On Tuesday, 15 December 2020 at 20:38:04 UTC, Dave P. wrote:
The use case would be to define extension methods on a struct outside of where the struct is defined. The extension method mutates the state of the struct, so I want to ensure I am modifying the original struct and not a copy. If it’s a method and I call it on a pointer to the struct, the pointer will get auto-dereferenced and everything is great. So my question is that if I want an extension method as a free function, do I have to write both the version whose first argument is a pointer to the struct and the version whose first argument is a ref, or is there some keyword or other technique so that the pointer gets auto-dereferenced the same way as if it were a method. It sounds like the answer is no and I have to write a version that just dereferences the pointer and calls the ref version.

Now it's coming together.

The easiest way to do this is using an overload taking a `ref` (non-pointer) value and another taking a pointer (by copy, I guess).

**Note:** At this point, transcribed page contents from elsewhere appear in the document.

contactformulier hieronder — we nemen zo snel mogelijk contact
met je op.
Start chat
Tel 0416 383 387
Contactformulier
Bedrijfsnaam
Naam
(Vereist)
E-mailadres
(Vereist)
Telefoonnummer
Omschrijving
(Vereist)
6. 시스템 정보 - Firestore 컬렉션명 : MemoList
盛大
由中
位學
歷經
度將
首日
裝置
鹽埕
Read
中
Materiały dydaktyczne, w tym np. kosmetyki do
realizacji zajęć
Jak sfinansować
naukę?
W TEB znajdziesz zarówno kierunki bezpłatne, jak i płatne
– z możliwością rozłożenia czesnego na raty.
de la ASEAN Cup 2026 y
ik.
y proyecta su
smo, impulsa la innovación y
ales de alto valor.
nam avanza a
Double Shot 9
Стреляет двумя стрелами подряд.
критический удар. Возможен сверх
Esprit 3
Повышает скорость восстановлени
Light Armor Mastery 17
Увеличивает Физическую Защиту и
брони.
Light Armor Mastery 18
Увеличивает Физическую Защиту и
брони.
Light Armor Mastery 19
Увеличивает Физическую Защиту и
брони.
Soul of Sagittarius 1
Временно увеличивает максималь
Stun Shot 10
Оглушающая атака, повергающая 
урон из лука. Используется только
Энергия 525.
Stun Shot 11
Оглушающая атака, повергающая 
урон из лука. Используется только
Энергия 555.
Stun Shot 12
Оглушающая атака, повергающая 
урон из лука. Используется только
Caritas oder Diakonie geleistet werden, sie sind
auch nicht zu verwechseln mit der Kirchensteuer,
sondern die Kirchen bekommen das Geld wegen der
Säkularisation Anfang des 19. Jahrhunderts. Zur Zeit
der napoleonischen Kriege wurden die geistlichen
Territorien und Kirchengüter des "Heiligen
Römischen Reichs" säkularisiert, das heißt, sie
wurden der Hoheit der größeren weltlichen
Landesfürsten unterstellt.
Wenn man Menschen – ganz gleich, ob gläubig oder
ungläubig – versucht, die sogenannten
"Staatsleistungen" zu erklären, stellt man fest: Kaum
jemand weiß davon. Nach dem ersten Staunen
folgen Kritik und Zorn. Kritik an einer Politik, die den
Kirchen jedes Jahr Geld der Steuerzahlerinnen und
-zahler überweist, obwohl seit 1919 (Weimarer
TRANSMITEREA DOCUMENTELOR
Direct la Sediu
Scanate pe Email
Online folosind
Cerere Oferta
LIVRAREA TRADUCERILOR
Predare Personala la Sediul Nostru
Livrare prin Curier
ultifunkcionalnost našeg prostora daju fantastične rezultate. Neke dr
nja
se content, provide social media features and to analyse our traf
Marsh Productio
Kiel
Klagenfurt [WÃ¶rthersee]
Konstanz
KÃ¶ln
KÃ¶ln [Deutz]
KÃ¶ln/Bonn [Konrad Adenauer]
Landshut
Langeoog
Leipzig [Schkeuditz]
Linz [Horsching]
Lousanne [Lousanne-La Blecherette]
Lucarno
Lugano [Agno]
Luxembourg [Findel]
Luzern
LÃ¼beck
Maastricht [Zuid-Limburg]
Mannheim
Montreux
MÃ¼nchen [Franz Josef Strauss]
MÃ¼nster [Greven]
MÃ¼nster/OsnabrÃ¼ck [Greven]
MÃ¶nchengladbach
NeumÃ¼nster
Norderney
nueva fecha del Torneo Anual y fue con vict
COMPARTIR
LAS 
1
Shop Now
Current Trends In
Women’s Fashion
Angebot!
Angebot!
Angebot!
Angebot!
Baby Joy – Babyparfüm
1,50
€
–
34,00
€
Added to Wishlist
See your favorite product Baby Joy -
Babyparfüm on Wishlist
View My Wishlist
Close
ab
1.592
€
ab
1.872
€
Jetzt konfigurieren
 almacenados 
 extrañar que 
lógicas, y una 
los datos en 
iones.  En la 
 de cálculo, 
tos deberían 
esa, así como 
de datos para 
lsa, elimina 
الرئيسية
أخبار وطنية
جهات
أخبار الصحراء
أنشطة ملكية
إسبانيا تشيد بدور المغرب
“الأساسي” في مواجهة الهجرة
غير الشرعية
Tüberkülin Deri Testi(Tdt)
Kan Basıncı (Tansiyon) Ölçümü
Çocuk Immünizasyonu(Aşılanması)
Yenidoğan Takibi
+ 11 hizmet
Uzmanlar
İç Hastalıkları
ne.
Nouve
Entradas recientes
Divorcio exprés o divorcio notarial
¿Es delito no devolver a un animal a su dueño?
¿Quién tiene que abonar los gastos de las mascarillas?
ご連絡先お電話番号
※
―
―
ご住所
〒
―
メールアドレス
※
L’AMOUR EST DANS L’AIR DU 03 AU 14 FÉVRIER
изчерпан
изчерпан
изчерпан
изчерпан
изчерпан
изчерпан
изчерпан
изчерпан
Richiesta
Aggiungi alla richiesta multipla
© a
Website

    R f(ref T value, Ts args) { /* doing the actual work */ }
    R f(T* ptr, Ts args) { f(*p, args); } // manually dereference

You cannot get around doing the actual `f`, and the addition isn't that big. I think that's the best solution unless you have to deal with non-copyable types among Ts. Then you need to forward those properly. I couldn't really do better using one template instead of this simple overload. (Certainly a template can be made, but it is clearly not the better solution.)